– Что же вам рассказать? – спросил Дзеранов, когда я попросил его поделиться с нами своими воспоминаниями об абиссинской экспедиции.
– Да расскажите сначала о самом Ашинове, – ответил я: – где вы с ним познакомились и каким образом попали под его команду?
– Кто такой был Ашинов, этого я и теперь не знаю, – начал Дзеранов: – да и сама его хозяйка (жена) тоже, видно, не знала. И зачем он ездил в Абиссинию, – также никому неизвестно. А познакомился я с ним во время последней войны под Карсом. Я там сначала был в охотниках у Самата – может, знаете, разбойник такой был, беглый каторжник; но во время войны он со своей командой много пользы принес, и ему простили и даже офицерские погоны дали; большой был храбрец и отчаянный человек. Иногда мы с ним много разных штук выкидывали… Ну, а потом перешел я в конвой при генерале Геймане, а начальником этого конвоя и был как раз есаул Ашинов. Мы с ним очень даже сдружились и каждый день беседовали о том, о другом. Говорил он кое-что и о себе, но немного; говорил еще, что генерал Гейман приходится ему дядей, и что также приходится и знаменитый кавказский герой, генерал Слепцов, погибший в 1850 году. Рассказывал и о других значительных своих родственниках… Ну, а как кончилась война, мы расстались. Ашинов, правда, подбивал меня ехать с ним в Россию, но я отказался и вернулся в Ардон…

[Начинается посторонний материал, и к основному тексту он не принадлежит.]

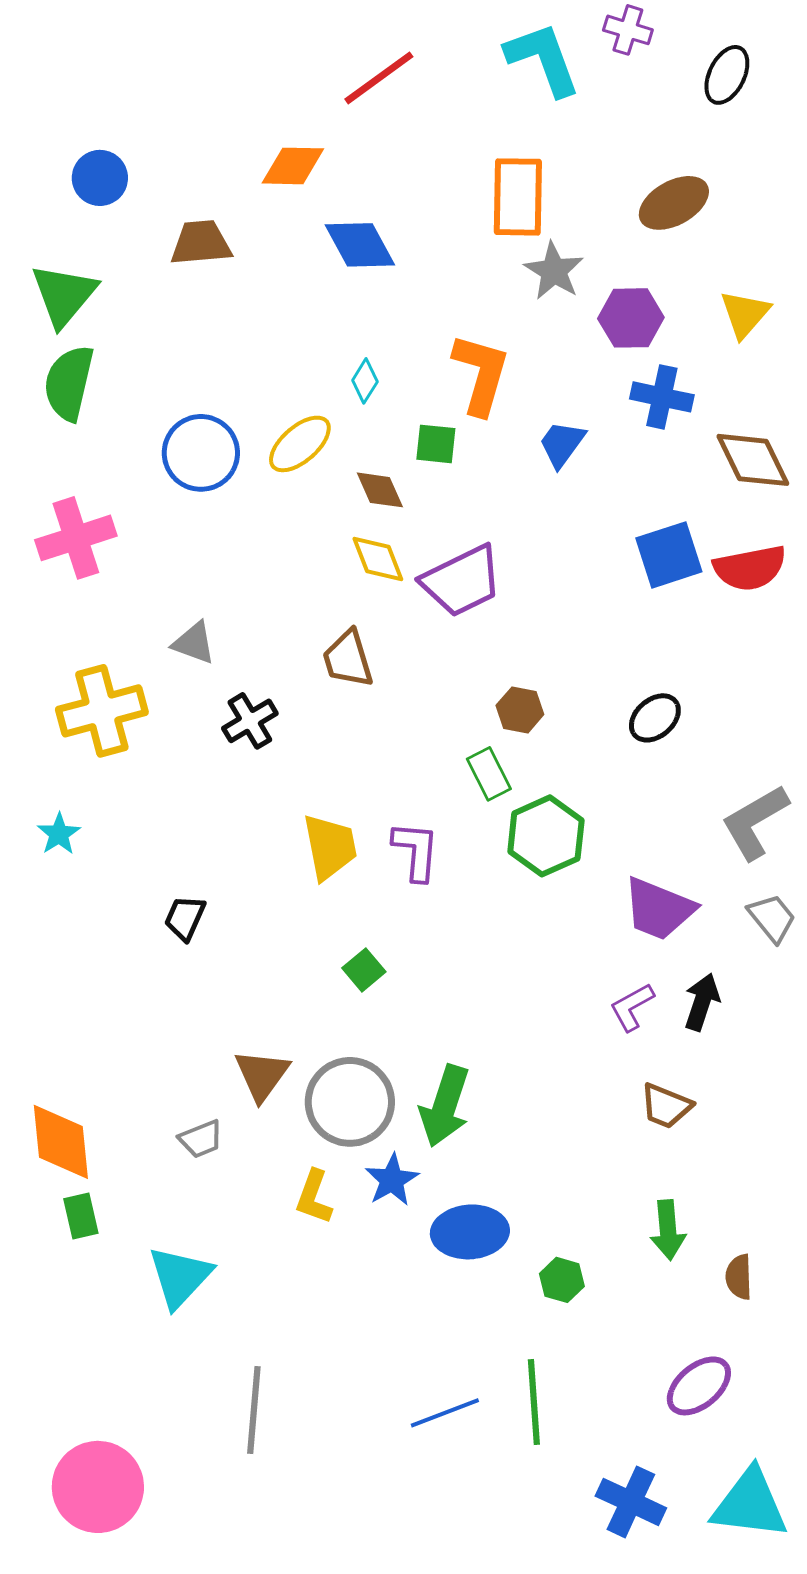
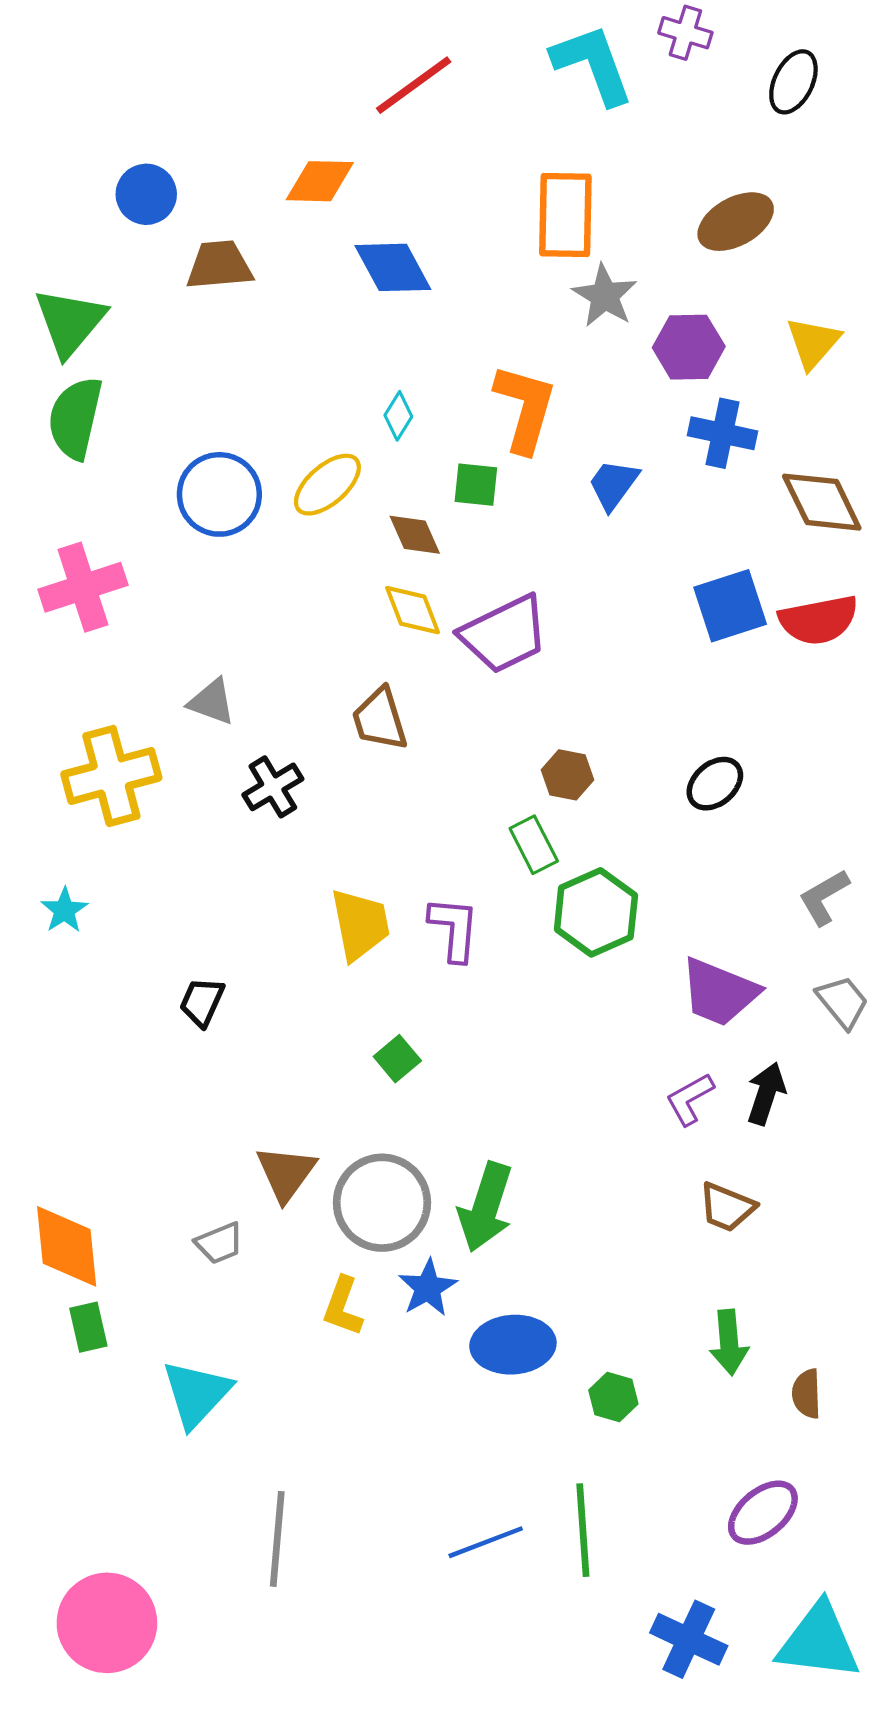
blue circle: (100, 178) -> (146, 194), moved
gray L-shape: (755, 822) -> (824, 897), size x0.7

Прошло так лет семь, и вдруг получаю я от него из Иерусалима письмо, в котором он приглашает меня приехать к нему с несколькими товарищами «за деньгами». Подумал я, подумал, да так и не собрался. Но через некоторое время вдруг- другое письмо с более настойчивым приглашением, при чем он предупреждал меня, что я должен быть готов на все… Пахло, значит, чем-то особенным… Ну, тут я не удержался и бросился во Владикавказ за паспортом, но мне отказали. Прошло еще сколько-то там лет, и опять Ашинов приглашает ехать к ним далеко «за деньгами» и тоже товарищей набрать, да поотчаянней… Ну, стал я тогда изыскивать способы, как бы устроить это; написал и Ашинову… И пустили тогда слух, что хотят повезти наших горцев, которые поудалее и хорошо умеют джигитовать, в Париж, чтобы показывать их там. Ну, я и вызвался и несколько наших молодцев со мною. Долго мы учились джигитовке и хорошо выучились. А как кончили, тут и известие, что мы должны ждать приезда одного господина, который посмотрит нас всех, а затем и снарядит в дорогу. Поехал я встречать его на станцию Дар-Кох, встретил. Приехали мы вместе в Ардон; посмотрел он тут моих товарищей и доволен остался. Хотели тогда было еще, и ингуши пристать к нам, да сразу же оскандалились на джигитовке: ни один не мог шапки с земли поднять. Ну, им и скомандовали: «направо, налево, по домам!»
Как посмотрел тот господин на нас, – продолжал Дзеранов, проглотив предложенный ему стакан араки, -так и велел собираться в дорогу. И денег дал… Сам уехал вперед, а нам велел всем вместе – десять человек нас собралось – двигаться на Новороссийск, а затем морем на Одессу. До Новороссийска мы добрались скоро и без препятствий, а там вдруг «стой!» Буря разыгралась на море, и ни один пароход не шел из порта. Что тут делать? Ведь нам надо было к сроку поспеть! … Ну, и послал я в Одессу такую телеграмму: «везу десять пудов первосортного балыку, пути нет, как быть?» На другой день- ответ оттуда: «для первого сорта можно обождать неделю, другую».
Ну, обождали немного, море успокоилось. Приехали мы в Одессу, а там нас давно уже ждут. И Ашинов тут, только уже под фамилией Петрова. Встретил нас очень хорошо и позволил сначала покутить немного. А затем и за работу. Прежде всего нужно был одеться, потом ружьями запастись и перевезти их скрытно на пароход. Ехали-то мы как будто монахи, и поп настоящий был с нами, архимандрит Паисий. Ну, значит, оделись все в монашеские рясы, а под рясами-то – черкески и кинжалы, и револьверы у пояса. И ружья тоже перевозили, как будто тюки со священным писанием и иконами. Я и возил эти тюки на пароход из какого-то склада. Но как мы ни прятались, а все-таки за нами стали следить, и какой-то пройдоха увязался за нами на пароход и до самого Адена ехал. А там высадился на берег и написал в Европу, что «едут, мол, в Африку хорошие русские монахи – настоящие черкесы».